2. Eso sí, influye mucho el alcohol. ¿Porqué en grupo? Porque si vas solo es sospechoso. En cambio ir en grupo significa que estás jodiendo, además te da seguridad. Para mí el trava no es un hombre. Aunque creo que tienen la piel más fría (sic). Pero te advierte que yo cojo con los mejores.

3. Hay un gay en el equipo y todo bien. Hace las dos cosas. Pone y se la ponen. Se lo contó a uno, y ese nos contó a todos. Es muy ubicado cuando está en el vestuario. Hacemos unas bromas, por ahí, pero sin maldad.

4. Me molesta la imagen de las travas en la calle. Por los chicos. Yo me caso a fin de año, así que nunca más. Y pienso que si mis hijos cogieran con travestis para mí sería terrible.

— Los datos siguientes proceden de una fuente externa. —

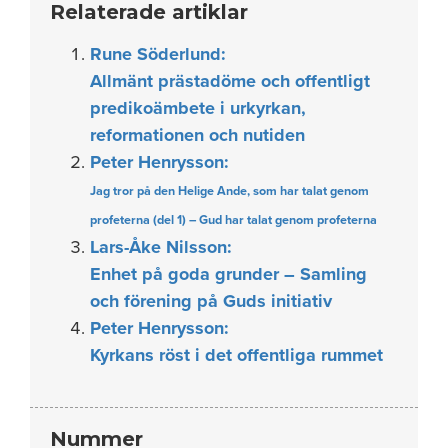
Relaterade artiklar
Rune Söderlund:
Allmänt prästadöme och offentligt
predikoämbete i urkyrkan,
reformationen och nutiden
Peter Henrysson:
Jag tror på den Helige Ande, som har talat genom
profeterna (del 1) – Gud har talat genom profeterna
Lars-Åke Nilsson:
Enhet på goda grunder – Samling
och förening på Guds initiativ
Peter Henrysson:
Kyrkans röst i det offentliga rummet
Nummer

Es como si me enterase de que se drogan”.

¿Entendían aquellos chicos de qué iba el chiste en el vestuario y en el bosque, si la joda no devendría en tragedia, como la Causa Justa, de Osvaldo Lamborghini? “Igual, ¿hay algo más homosexual que diez pijas apuntando a un culo?”, interrumpe en la entrevista un amigo, que no es del equipo de rugby, para molestar, y Henry se enoja.

Con este prontuario discursivo alcanza, en esta nota breve, para pensar las dimensiones del verdadero chiste unánime. Incluso para comprender que los muchachos gozan sin entender del todo lo que se goza. Uno de los acusados del caso Baeza acaba de decir, sin que se le ablande la cara, que la vida les ha jugado una mala pasada. La vida, antes tan generosa, los traicionó. La vida no entendió su chiste; que ellos pueden llegar a congregarse sobre un culo trans “a romper” como sobre un grasa a golpear, hasta que el chiste mismo se revela como crimen.